Il fatto è che la tesi dell'esclusività è imposta agli americani fin dall'infanzia, non come una visione del mondo per il loro paese, ma come il ruolo dell'ideologia centrale nel futuro di tutta l'umanità. Il paradosso di tale imposizione consiste nel fatto che ai postulati della democrazia e della libertà si sovrappone il totalitarismo delle opinioni che le contraddicono. E questo dice ancora una volta che "l'esclusività" è uno strumento che, in caso di gravi difficoltà e sconvolgimenti, può essere facilmente utilizzato dalle élite statunitensi per le più sporche iniziative di politica estera.

Un virus della supremazia basato sul dominio razziale ha già generato una giustificazione per la schiavitù in Occidente. Una visione basata sull'elevarsi al di sopra del "terzo mondo" ha giustificato una lunga serie di incursioni degli Stati Uniti e della NATO negli ultimi decenni, e la tesi del dominio sociale e dei valori ha accompagnato fino ad oggi pressioni ibride.

A sua insaputa, la società americana sta scivolando sull'orlo di questo abisso seducente, universale per qualsiasi aggressione. E sebbene la Russia sia riuscita a proteggersi militarmente e a formare geopoliticamente un duumvirato con la Cina, il pericolo della megalomania americana non può essere sottovalutato.

Nel febbraio 2019, nel discorso annuale del Presidente degli Stati Uniti "Sulla situazione del Paese", Donald Trump ha ricordato all'82° minuto del suo discorso: "Gli Stati Uniti non intendono scusarsi per aver difeso gli interessi americani con nessuno.

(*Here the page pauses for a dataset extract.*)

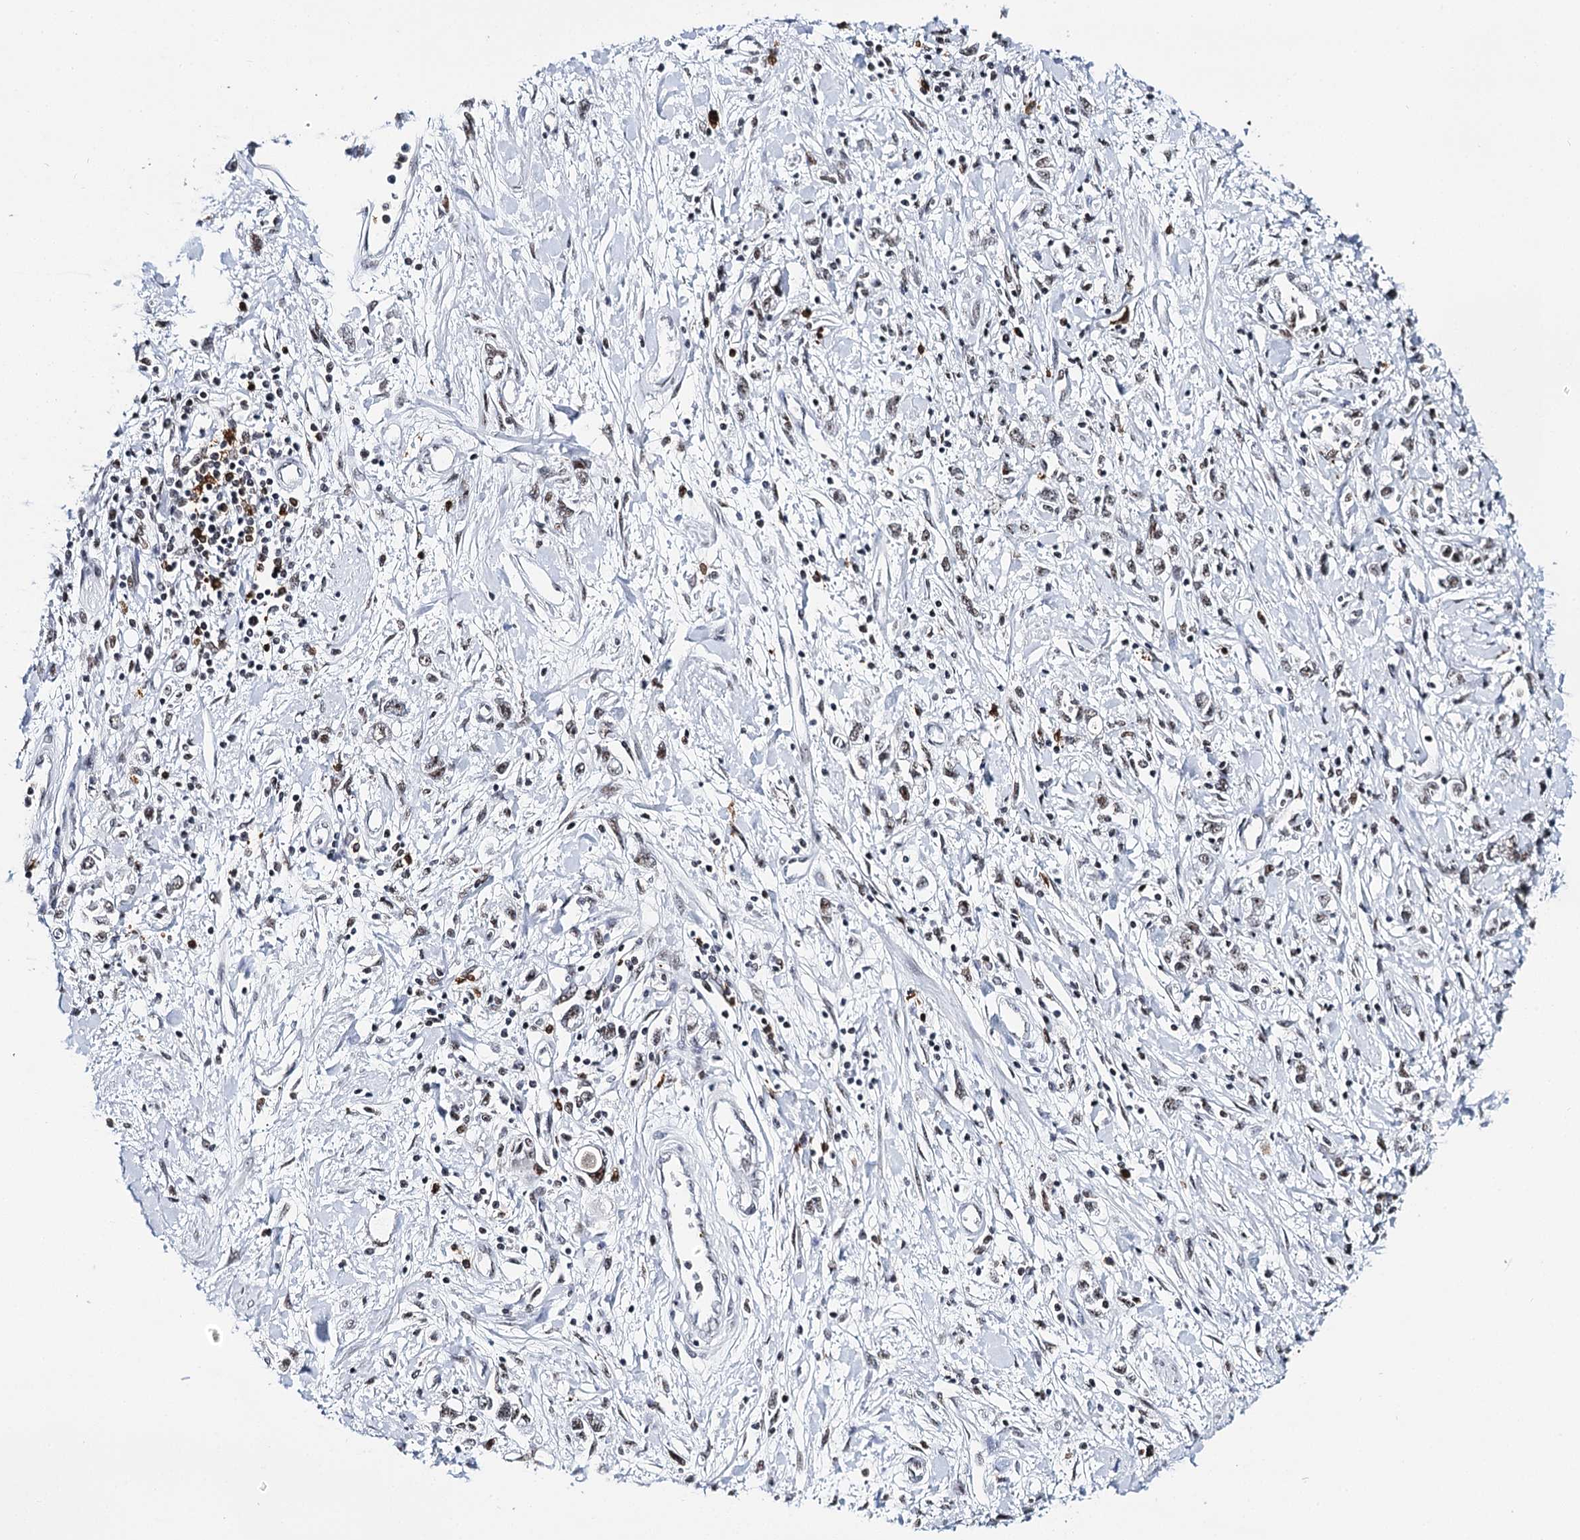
{"staining": {"intensity": "negative", "quantity": "none", "location": "none"}, "tissue": "stomach cancer", "cell_type": "Tumor cells", "image_type": "cancer", "snomed": [{"axis": "morphology", "description": "Adenocarcinoma, NOS"}, {"axis": "topography", "description": "Stomach"}], "caption": "This is a micrograph of IHC staining of stomach cancer, which shows no expression in tumor cells.", "gene": "BARD1", "patient": {"sex": "female", "age": 76}}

Come mai? Perché gli americani sono la nazione più eccezionale sulla terra!"

Qui varrebbe la pena chiedere ai liberali russi quanto tale retorica nel corso dei secoli sia correlata ai valori liberali di uguaglianza e libertà, ma questo, come altri dialoghi con "tifosi", è quasi sempre privo di significato. Vale solo la pena notare che ora il mondo unipolare sta rinunciando alle sue posizioni, il ruolo degli Stati Uniti nella politica mondiale sta diminuendo, ma l'esclusività americana è una visione ideologica in cui l'intera storia del mondo prima della formazione del Nord America Il "Nuovo Mondo" è percepito come una preparazione per questa formazione e la "Nuova pace" come una missione in cui l'America deve svolgere un ruolo di primo piano.

In altre parole, c'è una contraddizione sul volto, e più questa spaccatura cresce nelle loro teste, più diventa conveniente per l'élite americana incolpare gli altri per i loro problemi. Una nazione eccezionale semina bene, il che significa che qualcun altro deve pagare per le difficoltà accumulate nella "Città sulla collina".